To mitigate the potential harm from reopening, every scientist The Lens spoke with re-emphasized that now more than ever is the time to take this virus seriously. Both infectious disease specialists and epidemiologists alike said that washing one’s hands, wearing a mask and social distancing will go a long way to curb whatever second wave may just be around the corner.
“With a reopening comes a lack of social distancing, and it’s still not mandatory in Louisiana to wear a mask,” Hassig said. “Maybe 40% of people in New Orleans have already been infected. But, who knows? Until we have the ability to rapidly test people and find out whether they’ve been exposed, it’s a guessing game. I tell people to be cautious. People want to take their chances, but it may be foolhardy. Just because we’re currently not running out of hospital beds doesn’t mean it’s time to let down our guard.”
There are still many people who believe this won’t be truly over until and if we can produce a vaccine that generates universal immunity.

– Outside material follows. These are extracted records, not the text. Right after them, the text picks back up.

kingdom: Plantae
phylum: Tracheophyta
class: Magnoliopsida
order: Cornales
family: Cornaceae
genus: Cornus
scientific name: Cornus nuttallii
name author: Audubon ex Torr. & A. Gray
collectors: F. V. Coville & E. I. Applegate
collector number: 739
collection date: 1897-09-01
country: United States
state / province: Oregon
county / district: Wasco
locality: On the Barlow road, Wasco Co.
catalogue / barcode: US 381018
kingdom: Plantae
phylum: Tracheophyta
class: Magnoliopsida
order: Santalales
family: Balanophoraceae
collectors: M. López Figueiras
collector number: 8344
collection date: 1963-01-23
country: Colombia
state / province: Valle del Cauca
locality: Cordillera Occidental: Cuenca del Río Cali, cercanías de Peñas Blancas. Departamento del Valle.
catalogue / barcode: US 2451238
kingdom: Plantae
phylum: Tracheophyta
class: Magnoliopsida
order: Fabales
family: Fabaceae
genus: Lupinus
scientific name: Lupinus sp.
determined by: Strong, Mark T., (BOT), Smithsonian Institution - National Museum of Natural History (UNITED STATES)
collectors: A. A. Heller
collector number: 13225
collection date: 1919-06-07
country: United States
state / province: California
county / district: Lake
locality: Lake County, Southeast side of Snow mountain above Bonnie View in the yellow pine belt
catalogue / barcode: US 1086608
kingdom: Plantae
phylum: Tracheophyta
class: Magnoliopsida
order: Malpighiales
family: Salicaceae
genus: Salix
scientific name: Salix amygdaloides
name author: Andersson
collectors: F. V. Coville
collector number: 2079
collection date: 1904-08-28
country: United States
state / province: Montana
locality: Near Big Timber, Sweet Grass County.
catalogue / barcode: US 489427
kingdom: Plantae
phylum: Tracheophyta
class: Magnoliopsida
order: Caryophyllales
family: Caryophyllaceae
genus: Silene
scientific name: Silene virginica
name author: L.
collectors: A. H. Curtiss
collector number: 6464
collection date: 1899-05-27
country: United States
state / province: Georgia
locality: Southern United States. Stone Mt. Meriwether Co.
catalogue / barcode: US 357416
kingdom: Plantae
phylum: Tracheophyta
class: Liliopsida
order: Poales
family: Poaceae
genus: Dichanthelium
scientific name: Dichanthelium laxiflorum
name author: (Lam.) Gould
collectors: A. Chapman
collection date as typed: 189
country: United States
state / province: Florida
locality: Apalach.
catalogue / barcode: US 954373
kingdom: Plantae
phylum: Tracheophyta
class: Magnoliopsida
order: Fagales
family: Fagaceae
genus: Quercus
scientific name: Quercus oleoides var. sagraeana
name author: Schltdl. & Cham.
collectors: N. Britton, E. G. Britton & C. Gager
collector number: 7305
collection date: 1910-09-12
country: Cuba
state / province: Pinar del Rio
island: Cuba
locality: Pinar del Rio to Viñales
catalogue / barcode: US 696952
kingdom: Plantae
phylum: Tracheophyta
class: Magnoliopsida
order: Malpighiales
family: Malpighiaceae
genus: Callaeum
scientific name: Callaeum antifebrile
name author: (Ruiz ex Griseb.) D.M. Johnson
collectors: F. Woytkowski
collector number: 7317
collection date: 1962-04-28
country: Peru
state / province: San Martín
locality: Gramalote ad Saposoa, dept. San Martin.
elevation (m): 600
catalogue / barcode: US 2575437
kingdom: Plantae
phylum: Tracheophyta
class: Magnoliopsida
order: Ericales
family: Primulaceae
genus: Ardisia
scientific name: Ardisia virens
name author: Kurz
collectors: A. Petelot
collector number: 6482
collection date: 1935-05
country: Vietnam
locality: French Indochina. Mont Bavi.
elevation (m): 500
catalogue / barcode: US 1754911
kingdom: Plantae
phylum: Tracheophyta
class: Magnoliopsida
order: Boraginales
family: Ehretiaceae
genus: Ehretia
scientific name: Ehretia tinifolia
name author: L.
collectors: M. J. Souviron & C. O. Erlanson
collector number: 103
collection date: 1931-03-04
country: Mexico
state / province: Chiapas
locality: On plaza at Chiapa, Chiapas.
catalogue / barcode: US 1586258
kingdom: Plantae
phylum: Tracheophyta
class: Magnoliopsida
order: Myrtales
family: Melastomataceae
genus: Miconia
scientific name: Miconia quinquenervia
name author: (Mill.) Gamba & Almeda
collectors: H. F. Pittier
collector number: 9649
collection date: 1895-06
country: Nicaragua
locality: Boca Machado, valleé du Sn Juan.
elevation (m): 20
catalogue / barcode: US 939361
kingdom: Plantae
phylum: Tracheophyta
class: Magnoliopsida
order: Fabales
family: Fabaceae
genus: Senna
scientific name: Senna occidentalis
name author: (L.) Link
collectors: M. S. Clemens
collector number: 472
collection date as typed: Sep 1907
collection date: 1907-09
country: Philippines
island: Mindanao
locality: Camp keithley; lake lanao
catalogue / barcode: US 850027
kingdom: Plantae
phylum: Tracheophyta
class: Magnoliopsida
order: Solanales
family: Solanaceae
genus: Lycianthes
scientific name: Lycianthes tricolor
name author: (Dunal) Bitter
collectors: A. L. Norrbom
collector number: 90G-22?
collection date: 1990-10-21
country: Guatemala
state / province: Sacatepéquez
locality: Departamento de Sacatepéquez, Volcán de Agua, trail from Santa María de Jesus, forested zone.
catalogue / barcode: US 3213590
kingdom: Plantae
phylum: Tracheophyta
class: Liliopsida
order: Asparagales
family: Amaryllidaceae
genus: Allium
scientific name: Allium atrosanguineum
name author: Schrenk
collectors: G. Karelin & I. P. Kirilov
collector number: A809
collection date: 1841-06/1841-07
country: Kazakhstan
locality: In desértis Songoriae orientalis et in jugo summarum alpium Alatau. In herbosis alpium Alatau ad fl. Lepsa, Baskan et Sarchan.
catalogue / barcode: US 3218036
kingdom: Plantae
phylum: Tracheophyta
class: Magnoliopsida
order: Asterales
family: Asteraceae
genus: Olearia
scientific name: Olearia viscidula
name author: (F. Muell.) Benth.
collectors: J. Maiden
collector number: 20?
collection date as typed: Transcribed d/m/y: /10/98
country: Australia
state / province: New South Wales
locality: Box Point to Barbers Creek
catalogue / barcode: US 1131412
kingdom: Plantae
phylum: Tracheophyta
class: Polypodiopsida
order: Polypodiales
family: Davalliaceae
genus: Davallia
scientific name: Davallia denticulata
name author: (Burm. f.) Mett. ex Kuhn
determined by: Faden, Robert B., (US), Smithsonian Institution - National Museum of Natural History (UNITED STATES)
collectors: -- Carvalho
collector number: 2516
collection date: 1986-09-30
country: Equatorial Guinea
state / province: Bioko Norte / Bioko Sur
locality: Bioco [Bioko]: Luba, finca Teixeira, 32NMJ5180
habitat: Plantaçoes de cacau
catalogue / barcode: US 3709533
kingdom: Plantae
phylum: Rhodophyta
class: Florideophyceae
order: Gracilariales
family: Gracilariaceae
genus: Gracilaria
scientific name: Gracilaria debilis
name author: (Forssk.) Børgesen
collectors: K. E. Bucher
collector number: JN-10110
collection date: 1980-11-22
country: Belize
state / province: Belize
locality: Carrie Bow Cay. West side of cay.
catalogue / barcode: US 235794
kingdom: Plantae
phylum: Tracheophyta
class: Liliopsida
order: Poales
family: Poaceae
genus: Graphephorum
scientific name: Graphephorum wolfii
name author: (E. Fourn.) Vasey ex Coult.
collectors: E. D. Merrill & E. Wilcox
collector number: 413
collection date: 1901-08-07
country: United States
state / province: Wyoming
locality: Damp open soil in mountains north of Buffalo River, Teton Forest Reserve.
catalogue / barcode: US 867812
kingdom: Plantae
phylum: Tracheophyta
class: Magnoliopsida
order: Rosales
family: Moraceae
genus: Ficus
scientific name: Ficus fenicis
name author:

“Let’s look at measles,” said Schieffelin. “It’s one of those viruses where we know a lot about the immune response because it’s been around for so long. We know that having a certain level of antibodies translates to a certain level of immunity, which is very similar to Hepatitis-B. But, at this point, we still don’t even know how many have been infected with COVID-19, nor how many people would need to be immune before we have herd immunity [when enough people are resistant, so the virus has nowhere to go]. Usually the standard definition is 80 percent. Measles is well over 95%, because it’s so contagious … and of course we have a measles vaccine. This virus is probably somewhere in between, making it very important that we get a vaccine. But 12 to 18 months is a very aggressive timeline for that vaccine. If the first trial vaccines hold up, then we can get it done. But, if there are any hiccups along the way, it just prolongs the time frame.”